Near-duplicate detection in texts refers to the process of identifying documents or text segments that are almost, but not exactly, the same. These near-duplicates might differ in terms of a few words, punctuation, formatting, or minor rephrasing, but they convey very similar or identical information.

Applications of near duplicate detection include:
- Search Engines: To improve diversity of search results by filtering out duplicate pages that have substantially the same content.
- Plagiarism Detection: To identify instances where a text might have been copied with minor modifications.
- Data Deduplication: In large data repositories, it's important to avoid storing multiple near-identical versions of the same document. This is especially important in machine learning as duplicate texts may lead to imbalanced datasets.

# Loading OpenAI API key

In [1]:
import os
from dotenv import load_dotenv
from pathlib import Path

# Path to the .env file in the parent directory
env_path = Path("..") / ".env"

# Load environment variables from .env file
load_dotenv(dotenv_path=env_path)

# Get the OpenAI API key from the environment variables
openai_api_key = os.getenv("OPENAI_API_KEY")

# The dataset

The dataset we'll be using comes from Kaggle and can be found [here](https://www.kaggle.com/datasets/stackoverflow/statsquestions). This dataset contains questions and answers from the cross-validated stack exchange (which is the machine learning equivilant of stack overflow). I've created a smaller version of this dataset that contains just the question titles. We'll use near-duplicate detection to find duplicate questions based on their titles. Let's dive in!

In [222]:
import pandas as pd

df = pd.read_csv('../datasets/cross-validated/questions.csv')

# High-level approach
To achieve near duplicate detection using text embeddings we'll:
- Retrieve embeddings for each of texts
- Find the n most similar segments for each segment using cosine similarity and the faiss for efficiency
- Record which segment pairs have similarity higher than some threshold
- Remove duplicates

# Retrieving OpenAI embeddings

In [3]:
import openai
import concurrent
import numpy as np
from tqdm import tqdm

def get_embedding(text, model="text-embedding-ada-002"):
    return openai.Embedding.create(input=[text], model=model)['data'][0]['embedding']

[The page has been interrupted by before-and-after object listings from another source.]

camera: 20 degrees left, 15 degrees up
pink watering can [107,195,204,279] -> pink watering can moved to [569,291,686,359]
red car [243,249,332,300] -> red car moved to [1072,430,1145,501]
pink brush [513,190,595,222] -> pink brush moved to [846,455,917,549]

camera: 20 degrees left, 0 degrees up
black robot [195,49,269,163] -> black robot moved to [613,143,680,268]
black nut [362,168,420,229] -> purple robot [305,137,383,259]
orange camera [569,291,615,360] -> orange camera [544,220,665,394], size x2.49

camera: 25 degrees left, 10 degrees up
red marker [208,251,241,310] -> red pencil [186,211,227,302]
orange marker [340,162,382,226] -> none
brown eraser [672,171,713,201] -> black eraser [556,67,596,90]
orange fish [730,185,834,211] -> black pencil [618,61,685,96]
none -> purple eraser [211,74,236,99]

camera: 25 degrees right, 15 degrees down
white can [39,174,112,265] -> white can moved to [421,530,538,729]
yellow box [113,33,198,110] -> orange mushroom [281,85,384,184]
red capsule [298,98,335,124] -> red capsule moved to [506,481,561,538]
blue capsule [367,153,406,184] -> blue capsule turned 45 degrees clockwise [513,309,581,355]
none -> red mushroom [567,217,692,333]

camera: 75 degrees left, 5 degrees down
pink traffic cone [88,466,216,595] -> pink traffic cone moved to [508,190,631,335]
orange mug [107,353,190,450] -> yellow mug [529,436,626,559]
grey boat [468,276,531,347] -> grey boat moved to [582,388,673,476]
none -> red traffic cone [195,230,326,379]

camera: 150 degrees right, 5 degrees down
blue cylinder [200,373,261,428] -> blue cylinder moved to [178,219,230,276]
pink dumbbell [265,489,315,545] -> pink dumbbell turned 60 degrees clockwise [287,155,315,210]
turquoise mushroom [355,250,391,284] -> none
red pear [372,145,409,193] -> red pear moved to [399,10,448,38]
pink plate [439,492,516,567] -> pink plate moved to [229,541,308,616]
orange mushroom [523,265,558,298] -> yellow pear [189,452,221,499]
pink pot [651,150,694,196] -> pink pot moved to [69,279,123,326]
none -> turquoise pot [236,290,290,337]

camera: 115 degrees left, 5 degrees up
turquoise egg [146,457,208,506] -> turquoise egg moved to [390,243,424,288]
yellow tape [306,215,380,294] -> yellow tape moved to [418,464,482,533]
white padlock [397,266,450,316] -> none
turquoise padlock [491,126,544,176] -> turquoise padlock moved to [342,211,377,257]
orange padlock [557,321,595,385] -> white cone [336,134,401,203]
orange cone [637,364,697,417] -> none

def parallel_embedding(text_list, model="text-embedding-ada-002"):
    # Create a ThreadPoolExecutor
    with concurrent.futures.ThreadPoolExecutor(max_workers=12) as executor:
        # Submit tasks to the executor and remember the order
        futures = []
        mapping = dict()
        for i, text in tqdm(enumerate(text_list)):
            future = executor.submit(get_embedding, text, model)
            futures.append(future)
            mapping[future] = i

        # Retrieve results as they become available and sort their order
        embeddings = [None] * len(futures)
        for future in tqdm(concurrent.futures.as_completed(futures)):
            embeddings[mapping[future]] = future.result()
    return np.array(embeddings)

# Calculating costs
Embedding text is not free - it costs $0.0001 per 1,000 tokens embedded using text-embedding-ada-002. To ensure that we don't bankrupt ourselves let's calculate the cost of making these api calls to embed the question titles.

> **_NOTE:_**  Api calls are rate limited to 3,500 requests per minute for paid users after 48 hours. That's just more than 58 per second. We'll limit the number of the threads in the threadpool to achieve this however in a production setting you should consider a more robust method of rate limiting to avoid rate limiting errors.

In [238]:
import tiktoken
import numpy


def count_tokens(text: str, model_name: str = "text-embedding-ada-002") -> int:
    enc = tiktoken.encoding_for_model(model_name)
    tokens = enc.encode(text)
    return len(tokens)


total_tokens = np.sum(df['title'].apply(count_tokens))
model_cost = 0.0001 # text-embedding-ada-002 costs $0.0001 for 1,000 tokens

print(f'There are {total_tokens} tokens in the title column of the dataset')
print(f'Total cost of embeddings is ${total_tokens / 1000 * model_cost}')

There are 941510 tokens in the title column of the dataset
Total cost of embeddings is $0.094151


Thankfully the cost is less than \\$0.10 but if we had tried to embed the full question descriptions we would be looking at a significantly higher bill (probably around \\$10).

In [5]:
embeddings = parallel_embedding(df['title'])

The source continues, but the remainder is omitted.